### Problem description
Only one portion of the data is to be written out: from the line bearing "I. (2014). Elastic" through the line bearing "Elegant food presentation". Write it exactly as it appears.

### Data records
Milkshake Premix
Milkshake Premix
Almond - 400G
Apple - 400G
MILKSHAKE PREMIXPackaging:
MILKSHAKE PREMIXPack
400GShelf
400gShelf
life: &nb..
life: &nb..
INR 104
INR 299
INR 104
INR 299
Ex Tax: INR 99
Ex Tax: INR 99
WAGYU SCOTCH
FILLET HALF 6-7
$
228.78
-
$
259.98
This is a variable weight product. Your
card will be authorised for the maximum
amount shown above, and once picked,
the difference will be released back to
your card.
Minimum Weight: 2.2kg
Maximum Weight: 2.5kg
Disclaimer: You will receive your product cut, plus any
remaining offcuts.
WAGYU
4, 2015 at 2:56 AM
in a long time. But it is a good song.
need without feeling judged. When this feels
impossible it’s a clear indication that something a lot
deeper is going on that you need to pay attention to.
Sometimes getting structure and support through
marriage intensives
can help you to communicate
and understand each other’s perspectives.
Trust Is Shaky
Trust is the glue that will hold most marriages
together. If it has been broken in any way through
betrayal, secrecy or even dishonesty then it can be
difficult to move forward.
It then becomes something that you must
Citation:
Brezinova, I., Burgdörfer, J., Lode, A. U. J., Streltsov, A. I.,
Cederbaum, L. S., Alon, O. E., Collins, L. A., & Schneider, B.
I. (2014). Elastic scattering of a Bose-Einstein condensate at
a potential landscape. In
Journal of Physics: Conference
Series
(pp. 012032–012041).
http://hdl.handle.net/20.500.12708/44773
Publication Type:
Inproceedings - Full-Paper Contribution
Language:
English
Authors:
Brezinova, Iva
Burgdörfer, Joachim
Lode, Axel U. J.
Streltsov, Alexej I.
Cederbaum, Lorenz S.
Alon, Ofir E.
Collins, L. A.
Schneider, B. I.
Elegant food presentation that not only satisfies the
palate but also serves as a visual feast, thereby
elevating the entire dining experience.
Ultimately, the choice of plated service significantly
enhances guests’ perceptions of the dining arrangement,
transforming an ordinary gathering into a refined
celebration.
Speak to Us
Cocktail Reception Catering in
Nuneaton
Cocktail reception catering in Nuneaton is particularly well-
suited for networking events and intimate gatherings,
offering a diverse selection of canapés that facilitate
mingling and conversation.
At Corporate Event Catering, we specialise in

### Response to this exercise
I. (2014). Elastic scattering of a Bose-Einstein condensate at
a potential landscape. In
Journal of Physics: Conference
Series
(pp. 012032–012041).
http://hdl.handle.net/20.500.12708/44773
Publication Type:
Inproceedings - Full-Paper Contribution
Language:
English
Authors:
Brezinova, Iva
Burgdörfer, Joachim
Lode, Axel U. J.
Streltsov, Alexej I.
Cederbaum, Lorenz S.
Alon, Ofir E.
Collins, L. A.
Schneider, B. I.
Elegant food presentation that not only satisfies the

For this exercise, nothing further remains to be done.